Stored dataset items
◇ ◇ ◇ ◇

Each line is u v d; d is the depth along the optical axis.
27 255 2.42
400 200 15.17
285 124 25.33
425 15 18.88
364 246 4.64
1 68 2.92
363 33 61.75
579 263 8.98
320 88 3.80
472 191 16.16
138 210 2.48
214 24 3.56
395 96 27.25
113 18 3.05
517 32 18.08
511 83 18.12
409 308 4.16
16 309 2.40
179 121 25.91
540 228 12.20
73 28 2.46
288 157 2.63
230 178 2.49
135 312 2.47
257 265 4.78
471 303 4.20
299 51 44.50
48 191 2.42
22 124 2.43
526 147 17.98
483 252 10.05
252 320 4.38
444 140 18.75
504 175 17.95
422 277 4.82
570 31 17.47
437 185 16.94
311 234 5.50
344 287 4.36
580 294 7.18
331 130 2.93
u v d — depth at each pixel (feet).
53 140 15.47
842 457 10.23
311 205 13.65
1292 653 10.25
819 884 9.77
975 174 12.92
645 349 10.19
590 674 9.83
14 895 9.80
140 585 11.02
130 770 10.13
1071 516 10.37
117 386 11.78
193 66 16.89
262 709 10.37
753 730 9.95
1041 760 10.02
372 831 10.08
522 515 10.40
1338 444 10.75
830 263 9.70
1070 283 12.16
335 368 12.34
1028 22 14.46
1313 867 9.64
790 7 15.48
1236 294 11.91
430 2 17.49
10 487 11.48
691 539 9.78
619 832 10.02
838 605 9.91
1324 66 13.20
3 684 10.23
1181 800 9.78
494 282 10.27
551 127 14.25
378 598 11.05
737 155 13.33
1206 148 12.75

◇ ◇ ◇ ◇

- _What to produce_: Exact repetition of every entry in the data is required.

- _Your response_:
Each line is u v d; d is the depth along the optical axis.
27 255 2.42
400 200 15.17
285 124 25.33
425 15 18.88
364 246 4.64
1 68 2.92
363 33 61.75
579 263 8.98
320 88 3.80
472 191 16.16
138 210 2.48
214 24 3.56
395 96 27.25
113 18 3.05
517 32 18.08
511 83 18.12
409 308 4.16
16 309 2.40
179 121 25.91
540 228 12.20
73 28 2.46
288 157 2.63
230 178 2.49
135 312 2.47
257 265 4.78
471 303 4.20
299 51 44.50
48 191 2.42
22 124 2.43
526 147 17.98
483 252 10.05
252 320 4.38
444 140 18.75
504 175 17.95
422 277 4.82
570 31 17.47
437 185 16.94
311 234 5.50
344 287 4.36
580 294 7.18
331 130 2.93
u v d — depth at each pixel (feet).
53 140 15.47
842 457 10.23
311 205 13.65
1292 653 10.25
819 884 9.77
975 174 12.92
645 349 10.19
590 674 9.83
14 895 9.80
140 585 11.02
130 770 10.13
1071 516 10.37
117 386 11.78
193 66 16.89
262 709 10.37
753 730 9.95
1041 760 10.02
372 831 10.08
522 515 10.40
1338 444 10.75
830 263 9.70
1070 283 12.16
335 368 12.34
1028 22 14.46
1313 867 9.64
790 7 15.48
1236 294 11.91
430 2 17.49
10 487 11.48
691 539 9.78
619 832 10.02
838 605 9.91
1324 66 13.20
3 684 10.23
1181 800 9.78
494 282 10.27
551 127 14.25
378 598 11.05
737 155 13.33
1206 148 12.75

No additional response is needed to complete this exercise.